- **Job item**
Can you render the data below as a Markdown table with the columns Row and Line, giving each non-blank line its own numbered row and leaving out blank lines?

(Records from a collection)
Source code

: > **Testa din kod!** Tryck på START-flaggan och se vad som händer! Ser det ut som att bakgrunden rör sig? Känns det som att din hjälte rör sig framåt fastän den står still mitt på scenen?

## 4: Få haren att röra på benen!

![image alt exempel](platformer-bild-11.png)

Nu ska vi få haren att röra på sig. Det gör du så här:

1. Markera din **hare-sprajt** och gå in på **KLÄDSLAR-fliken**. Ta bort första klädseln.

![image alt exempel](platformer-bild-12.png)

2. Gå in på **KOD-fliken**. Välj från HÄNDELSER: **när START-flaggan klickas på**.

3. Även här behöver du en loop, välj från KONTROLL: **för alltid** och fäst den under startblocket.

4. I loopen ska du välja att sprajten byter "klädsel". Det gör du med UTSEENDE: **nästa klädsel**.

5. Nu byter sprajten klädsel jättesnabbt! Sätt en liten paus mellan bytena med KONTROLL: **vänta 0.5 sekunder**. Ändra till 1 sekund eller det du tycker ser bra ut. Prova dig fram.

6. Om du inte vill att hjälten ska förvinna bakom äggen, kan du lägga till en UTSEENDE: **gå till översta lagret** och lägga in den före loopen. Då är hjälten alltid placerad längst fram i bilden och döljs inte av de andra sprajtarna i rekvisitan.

- **Problem solution**
| Row | Line |
|---|---|
| 1 | Source code |
| 2 | : > **Testa din kod!** Tryck på START-flaggan och se vad som händer! Ser det ut som att bakgrunden rör sig? Känns det som att din hjälte rör sig framåt fastän den står still mitt på scenen? |
| 3 | ## 4: Få haren att röra på benen! |
| 4 | ![image alt exempel](platformer-bild-11.png) |
| 5 | Nu ska vi få haren att röra på sig. Det gör du så här: |
| 6 | 1. Markera din **hare-sprajt** och gå in på **KLÄDSLAR-fliken**. Ta bort första klädseln. |
| 7 | ![image alt exempel](platformer-bild-12.png) |
| 8 | 2. Gå in på **KOD-fliken**. Välj från HÄNDELSER: **när START-flaggan klickas på**. |
| 9 | 3. Även här behöver du en loop, välj från KONTROLL: **för alltid** och fäst den under startblocket. |
| 10 | 4. I loopen ska du välja att sprajten byter "klädsel". Det gör du med UTSEENDE: **nästa klädsel**. |
| 11 | 5. Nu byter sprajten klädsel jättesnabbt! Sätt en liten paus mellan bytena med KONTROLL: **vänta 0.5 sekunder**. Ändra till 1 sekund eller det du tycker ser bra ut. Prova dig fram. |
| 12 | 6. Om du inte vill att hjälten ska förvinna bakom äggen, kan du lägga till en UTSEENDE: **gå till översta lagret** och lägga in den före loopen. Då är hjälten alltid placerad längst fram i bilden och döljs inte av de andra sprajtarna i rekvisitan. |